> EXERCISE: From the records below, return every line containing the word "result".

> Stored data entries:
-- Opening Marker --
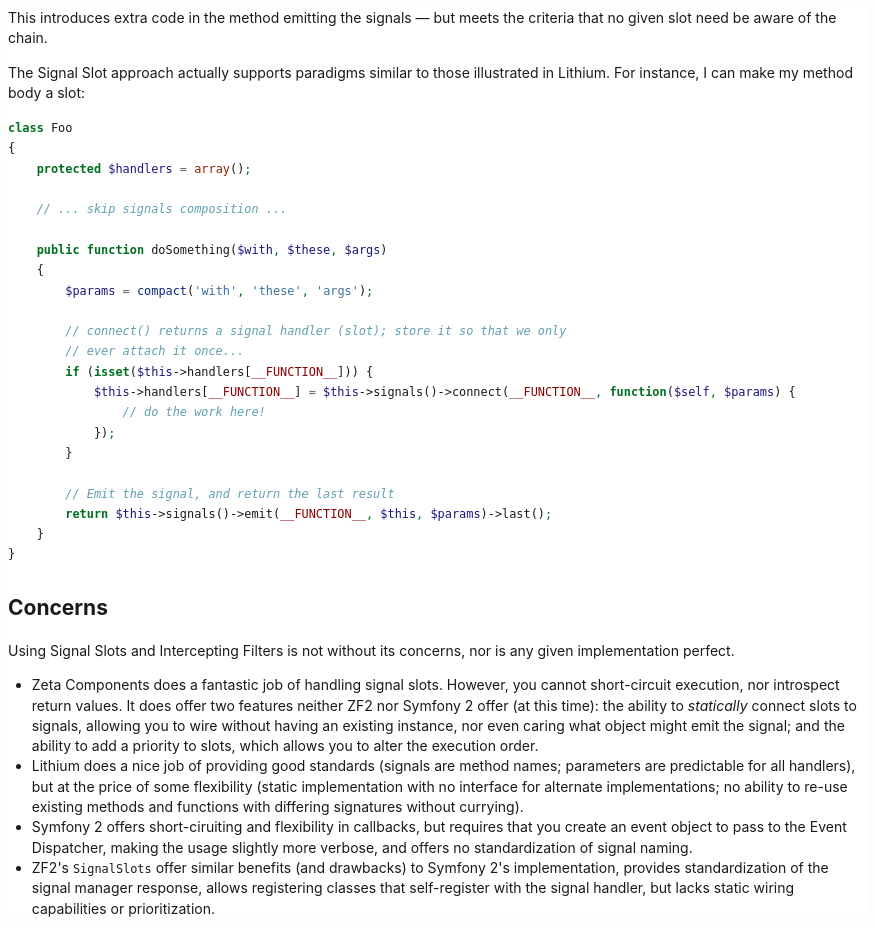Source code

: This introduces extra code in the method emitting the signals — but meets the
criteria that no given slot need be aware of the chain.

The Signal Slot approach actually supports paradigms similar to those
illustrated in Lithium. For instance, I can make my method body a slot:

```php
class Foo
{
    protected $handlers = array();

    // ... skip signals composition ...
    
    public function doSomething($with, $these, $args)
    {
        $params = compact('with', 'these', 'args');
        
        // connect() returns a signal handler (slot); store it so that we only
        // ever attach it once...
        if (isset($this->handlers[__FUNCTION__])) {
            $this->handlers[__FUNCTION__] = $this->signals()->connect(__FUNCTION__, function($self, $params) {
                // do the work here!
            });
        }
        
        // Emit the signal, and return the last result
        return $this->signals()->emit(__FUNCTION__, $this, $params)->last();
    }
}
```

Concerns
--------

Using Signal Slots and Intercepting Filters is not without its concerns, nor is
any given implementation perfect.

- Zeta Components does a fantastic job of handling signal slots. However, you
  cannot short-circuit execution, nor introspect return values. It does offer
  two features neither ZF2 nor Symfony 2 offer (at this time): the ability to
  *statically* connect slots to signals, allowing you to wire without having an
  existing instance, nor even caring what object might emit the signal; and the
  ability to add a priority to slots, which allows you to alter the execution
  order.
- Lithium does a nice job of providing good standards (signals are method names;
  parameters are predictable for all handlers), but at the price of some
  flexibility (static implementation with no interface for alternate
  implementations; no ability to re-use existing methods and functions with
  differing signatures without currying).
- Symfony 2 offers short-ciruiting and flexibility in callbacks, but requires
  that you create an event object to pass to the Event Dispatcher, making the
  usage slightly more verbose, and offers no standardization of signal naming.
- ZF2's `SignalSlots` offer similar benefits (and drawbacks) to Symfony 2's
  implementation, provides standardization of the signal manager response,
  allows registering classes that self-register with the signal handler, but
  lacks static wiring capabilities or prioritization.
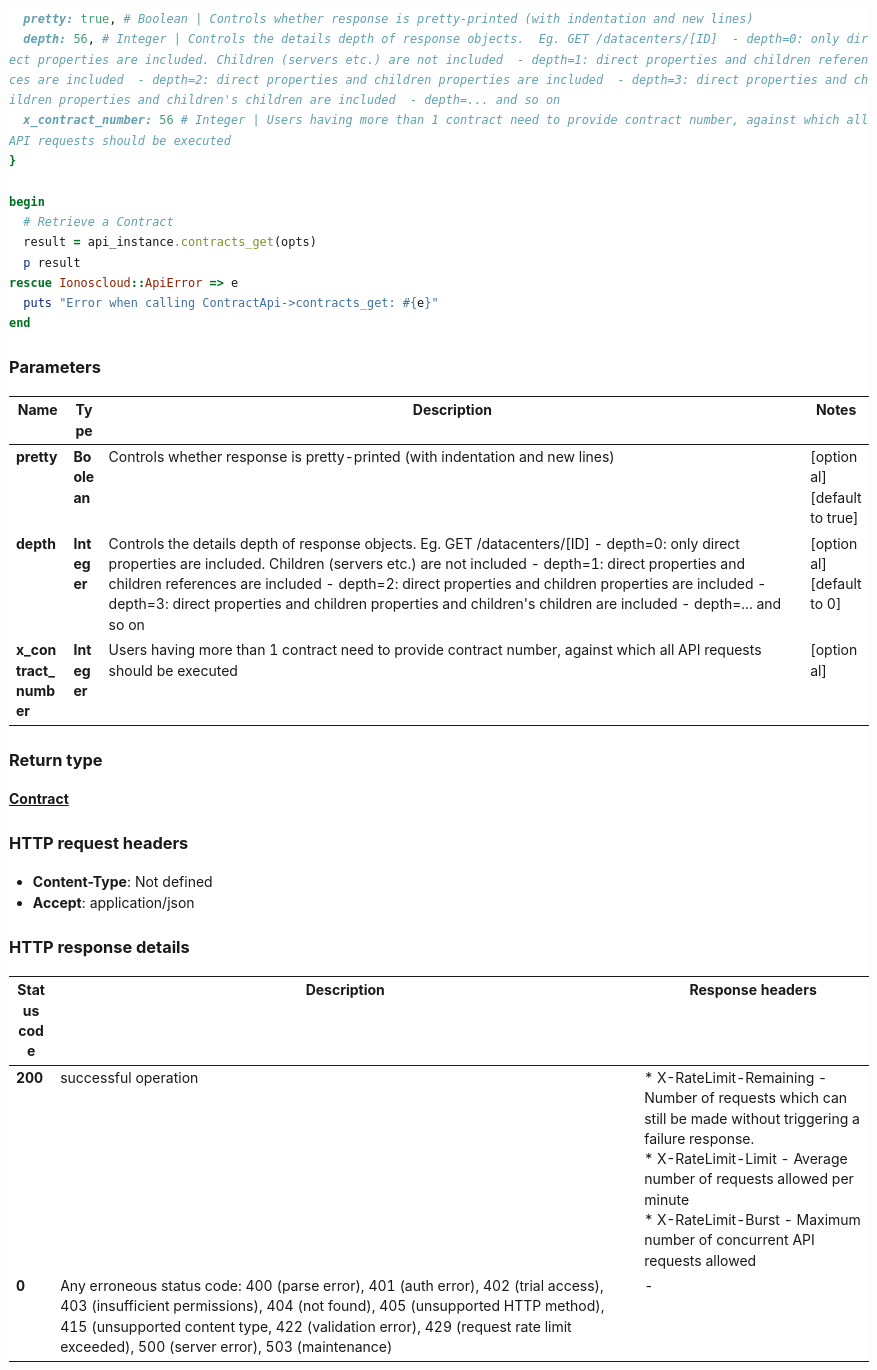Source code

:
 ```ruby
  pretty: true, # Boolean | Controls whether response is pretty-printed (with indentation and new lines)
  depth: 56, # Integer | Controls the details depth of response objects.  Eg. GET /datacenters/[ID]  - depth=0: only direct properties are included. Children (servers etc.) are not included  - depth=1: direct properties and children references are included  - depth=2: direct properties and children properties are included  - depth=3: direct properties and children properties and children's children are included  - depth=... and so on
  x_contract_number: 56 # Integer | Users having more than 1 contract need to provide contract number, against which all API requests should be executed
}

begin
  # Retrieve a Contract
  result = api_instance.contracts_get(opts)
  p result
rescue Ionoscloud::ApiError => e
  puts "Error when calling ContractApi->contracts_get: #{e}"
end
```

### Parameters

Name | Type | Description  | Notes
------------- | ------------- | ------------- | -------------
 **pretty** | **Boolean**| Controls whether response is pretty-printed (with indentation and new lines) | [optional] [default to true]
 **depth** | **Integer**| Controls the details depth of response objects.  Eg. GET /datacenters/[ID]  - depth&#x3D;0: only direct properties are included. Children (servers etc.) are not included  - depth&#x3D;1: direct properties and children references are included  - depth&#x3D;2: direct properties and children properties are included  - depth&#x3D;3: direct properties and children properties and children&#39;s children are included  - depth&#x3D;... and so on | [optional] [default to 0]
 **x_contract_number** | **Integer**| Users having more than 1 contract need to provide contract number, against which all API requests should be executed | [optional] 

### Return type

[**Contract**](#Contract)


### HTTP request headers

 - **Content-Type**: Not defined
 - **Accept**: application/json

### HTTP response details
| Status code | Description | Response headers |
|-------------|-------------|------------------|
**200** | successful operation |  * X-RateLimit-Remaining - Number of requests which can still be made without triggering a failure response.  <br>  * X-RateLimit-Limit - Average number of requests allowed per minute <br>  * X-RateLimit-Burst - Maximum number of concurrent API requests allowed <br>  |
**0** | Any erroneous status code: 400 (parse error), 401 (auth error), 402 (trial access), 403 (insufficient permissions), 404 (not found), 405 (unsupported HTTP method), 415 (unsupported content type, 422 (validation error), 429 (request rate limit exceeded), 500 (server error), 503 (maintenance) |  -  |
-- Closing Marker --
> ANSWER SPACE:
        // Emit the signal, and return the last result
  result = api_instance.contracts_get(opts)
  p result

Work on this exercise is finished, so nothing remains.